As a conclusion of the previous, it might be worth comparing our results on bird attractiveness to results of other such studies based on different methods (even for a subset of species if global coverage of species is not available in other data sets). This would allow to create understanding on whether local perceptions might differ from the average global perceptions on birds’ aesthetic value to people, and what are the drivers of those differences. Also, an addition of birds’ sounds’ aesthetic appeal would be informative to also understand the vocal aspects of birds’ aesthetics to humans. Aesthetic attractiveness can be used to direct conservation marketing and to understand which are useful flagship bird species. In addition to this, conservation culturomic studies41, where large scale digital data sets are used to understand e.g. human’s perception on different nature related topics, can benefit from this dataset. It can be used together with other data to monitor the overall cultural interest of bird species including aesthetic value.

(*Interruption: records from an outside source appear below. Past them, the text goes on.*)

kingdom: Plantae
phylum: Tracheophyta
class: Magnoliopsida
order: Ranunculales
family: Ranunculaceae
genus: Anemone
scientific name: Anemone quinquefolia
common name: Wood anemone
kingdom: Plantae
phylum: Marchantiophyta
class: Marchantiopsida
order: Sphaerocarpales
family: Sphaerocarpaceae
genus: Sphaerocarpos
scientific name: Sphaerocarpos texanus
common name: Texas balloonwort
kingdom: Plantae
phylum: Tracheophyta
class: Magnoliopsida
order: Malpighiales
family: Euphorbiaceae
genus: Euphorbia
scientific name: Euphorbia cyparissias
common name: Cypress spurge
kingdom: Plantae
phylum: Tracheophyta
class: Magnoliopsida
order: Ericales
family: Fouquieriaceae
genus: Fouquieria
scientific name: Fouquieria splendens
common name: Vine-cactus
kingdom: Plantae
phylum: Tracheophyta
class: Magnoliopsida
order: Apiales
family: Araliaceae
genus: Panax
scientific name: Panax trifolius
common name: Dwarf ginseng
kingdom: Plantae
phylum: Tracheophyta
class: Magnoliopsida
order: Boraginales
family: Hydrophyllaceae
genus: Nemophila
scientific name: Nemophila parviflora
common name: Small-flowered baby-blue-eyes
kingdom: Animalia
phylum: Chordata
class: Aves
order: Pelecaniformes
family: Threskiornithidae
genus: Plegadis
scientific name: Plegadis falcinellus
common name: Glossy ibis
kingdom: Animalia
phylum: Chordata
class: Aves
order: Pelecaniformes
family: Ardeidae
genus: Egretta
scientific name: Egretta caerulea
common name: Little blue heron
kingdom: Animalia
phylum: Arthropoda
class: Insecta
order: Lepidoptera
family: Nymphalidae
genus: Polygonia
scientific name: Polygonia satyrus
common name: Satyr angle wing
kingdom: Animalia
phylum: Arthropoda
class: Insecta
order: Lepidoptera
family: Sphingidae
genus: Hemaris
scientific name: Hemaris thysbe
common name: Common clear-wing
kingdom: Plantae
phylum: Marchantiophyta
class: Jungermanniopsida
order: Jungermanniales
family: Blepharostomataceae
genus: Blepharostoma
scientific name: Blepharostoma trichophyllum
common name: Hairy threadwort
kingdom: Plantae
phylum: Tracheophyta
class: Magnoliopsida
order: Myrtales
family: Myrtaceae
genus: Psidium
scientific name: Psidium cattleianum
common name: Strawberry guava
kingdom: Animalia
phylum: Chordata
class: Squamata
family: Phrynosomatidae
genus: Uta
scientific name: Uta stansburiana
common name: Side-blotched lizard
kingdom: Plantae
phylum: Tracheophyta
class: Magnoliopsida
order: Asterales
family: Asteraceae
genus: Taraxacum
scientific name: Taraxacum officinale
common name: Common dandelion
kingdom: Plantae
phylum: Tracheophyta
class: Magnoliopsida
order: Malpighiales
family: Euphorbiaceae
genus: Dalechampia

Aesthetic attractiveness values can give insights to the way people value and have interest towards bird species. A similar study on attractiveness could easily be repeated for other taxa, given that a comprehensive set of photos is available to use. Also, this study on birds does not cover, in a balanced way, all the cultures of the world, and therefore it would be useful to further extend or repeat the study to collect even more ratings e.g., from the cultures that we did not cover.

As a concluding remark, as we publish the raw data from the iratebirds application and user survey we do also point out that it is possible to build other models with it besides the one we publish here .

Usage limitations

Users should take note that the data set does not cover all cultures globally even though it is representative of respondents from several cultural backgrounds (Table S2 in Supplement 1). Also, we have not, for instance, compared the responses of people from different backgrounds, but have aimed to have the average overall visual aesthetic attractiveness rating across demographies. However, our hierarchical models show that the demographic background, birding skills, or nature-related attitudes of the respondents does not, at large, impact the average attractiveness scoring of the bird species (Fig. 3) and therefore the use of the full model’s scores in our dataset can give reliable average insights into the visual aesthetic attractiveness of birds to people. Also, the full model has been corrected for certain biases such as lower quality of photos or low number of raters per bird and is therefore a better score than the raw average from the ratings.

When choosing to use only a section of the data, the user might want to keep in mind the following: We do not have demographic user data for all the ratings, so if that is important to consider, select only those ratings for which it is given (the raw data file ‘iratebirds_raw_data_taxonomy_photoinfo_ratings_survey_251022.csv’ has a column called ‘survey_consent’ in which the value ‘Yes’ is given for the users who provided demographic data). Also, it’s worth checking how many users rated the bird species and on how many photos the score is based on so that the photograph’s quality of one picture does not impact the rating in cases where only one photograph was used. There are 188 cases (1.7% of total bird species) where we had only one photo per bird used for ratings, and 39 out of those (0.03% out of total bird species) have been rated by only one user.

It might be, for the user of this data, important to check where the users of the subset of data come from, is the subset culturally representative? From the raw data file (iratebirds_raw_data_taxonomy_photoinfo_ratings_survey_251022.csv’) it is possible to do a selection of bird species that live only in a certain region or to select only ratings from users who are of certain demographics, e.g., by age or home country.

The taxonomy of this data follows the eBird/Clements integrated checklist v. 201938. It is recommended to update and/or match the taxonomy before use or before joining with other bird species data sets.